CMS Treatment of Varicose Veins of the Lower Extremities Form


Effective Date

08/31/2023

Last Reviewed

08/23/2023

Original Document

  Reference



Background for this Policy

Summary Of Evidence

N/A

Analysis of Evidence

N/A

Historically, varicose veins have been treated by conservative measures such as exercise, periodic leg elevation, weight loss, compressive therapy, and avoidance of prolonged immobility. When conservative measures are unsuccessful, and symptoms persist, the next step has been sclerotherapy or surgical ligation with or without stripping.

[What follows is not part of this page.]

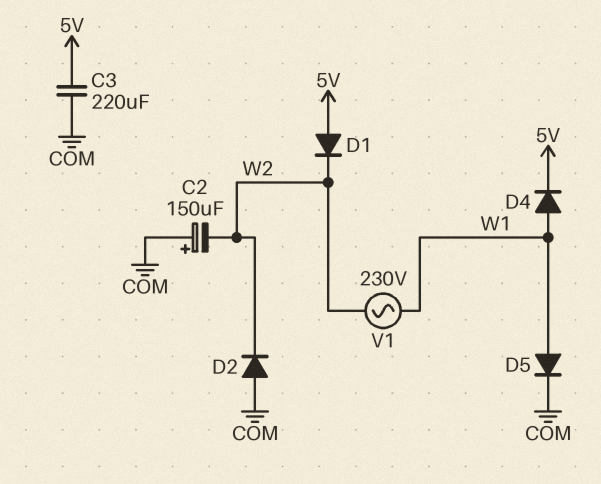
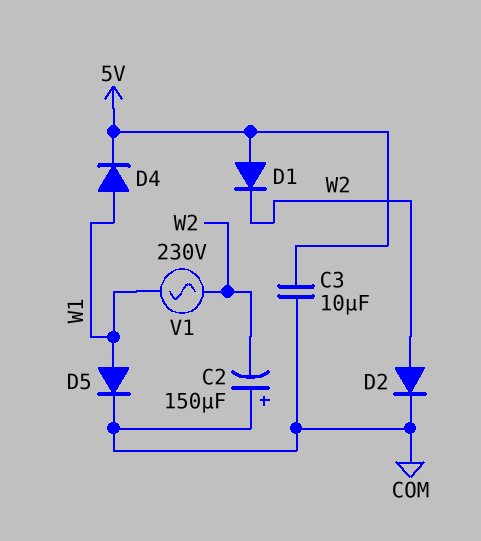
C3: 220uF (5V, COM) -> 10uF (5V, COM)
D2: diode (A COM, K W2) -> diode (A W2, K COM)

Sclerotherapy involves the injection of a sclerosing solution into the varicose vein(s).

More recently, endoluminal radiofrequency ablation (ERFA) and endoluminal laser ablation have been developed as alternatives to sclerotherapy and surgical intervention. These procedures are designed to damage the intimal wall of the vein resulting in fibrosis and subsequent ablation of the lumen of a segment of the vessel. Both procedures utilize specially designed catheters inserted through a small incision in the distal thigh and advanced, often under ultrasound guidance, nearly to the saphenofemoral junction. The catheter is then slowly withdrawn while controlled radiofrequency or laser energy is applied. This is followed by external compression of the treated segment.

Doppler ultrasound or duplex studies are often used to map the anatomy of the venous system prior to the procedure. There is adequate evidence that pre-procedural ultrasound is helpful, and Medicare will cover 1 ultrasound or duplex scan prior to the procedure to determine the extent and configuration of the varicosities when it is medically necessary.

Evidence and clinical experience support the use of ultrasound guidance during the procedure, and show that the outcomes may be improved and complication rates may be minimized when ultrasound guidance is used. The CPT codes for radiofrequency and laser include the intra-operative ultrasound service in the evaluation, and ultrasound may not be billed separately with these procedures.

A duplex ultrasound examination is considered medically necessary and will be allowed when performed within 1 week (preferably within 72 hours) of EFRA to check for any evidence of thrombus extension from the saphenofemoral junction into the deep system.

  1. Indications for surgical treatment and sclerotherapy:
    1. A 3-month trial of conservative therapy such as exercise, periodic leg elevation, weight loss, compressive therapy, and avoidance of prolonged immobility where appropriate, has failed, AND
    2. The patient is symptomatic and has 1, or more, of the following:
      1. Pain, aching, cramping, burning, itching and/or swelling during activity or after prolonged standing severe enough to impair mobility
      2. Recurrent episodes of superficial phlebitis
      3. Non-healing skin ulceration
      4. Bleeding from a varicosity
      5. Stasis dermatitis
      6. Refractory dependent edema
    3. The treatment of spider veins/telangiectasis will be considered medically necessary only if there is associated hemorrhage.
  2. Indications for ERFA or laser ablation:

    In addition to the above (see A), the patient's anatomy and clinical condition are amenable to the proposed treatment including ALL of the following:
    1. Absence of aneurysm in the target segment.
    2. Maximum vein diameter of 20 mm for ERFA or 30 mm for laser ablation.
    3. Absence of thrombosis or vein tortuosity, which would impair catheter advancement.
    4. The absence of significant peripheral arterial diseases.
  3. Limitations for ERFA and laser ablation:
    1. ERFA and laser ablation are covered only for the treatment of symptomatic varicosities of the lesser or greater saphenous veins and their tributaries which have failed 3 months of conservative therapy.
    2. Intra-operative ultrasound guidance is not separately payable with ERFA, laser ablation.
    3. The treatment of asymptomatic varicose veins, or symptomatic varicose veins without a 3-month trial of conservative measures, by any technique, will be considered cosmetic and therefore not covered.
    4. The treatment of spider veins or superficial telangiectasis by any technique is also considered cosmetic, and therefore not covered unless there is associated bleeding.
    5. Coverage is only for devices specifically FDA-approved for these procedures.
    6. One pre-operative Doppler ultrasound study or duplex scan will be covered.
    7. Post –procedure Doppler ultrasound studies will be allowed if medically necessary.

The stab phlebectomy of the same vein performed on the same day as endovenous radiofrequency or laser ablation may be covered if the criteria for reasonable and necessary as described in this LCD are met.

If sclerotherapy is used with endovenous ablation, it may be covered if the criteria for reasonable and necessary as described in this LCD are met.

The treatment of asymptomatic veins with endoluminal ablation or sclerotherapy is not considered medically reasonable and necessary. If it is determined on review that the varicose veins were asymptomatic, the claim will be denied as a noncovered (cosmetic) procedure.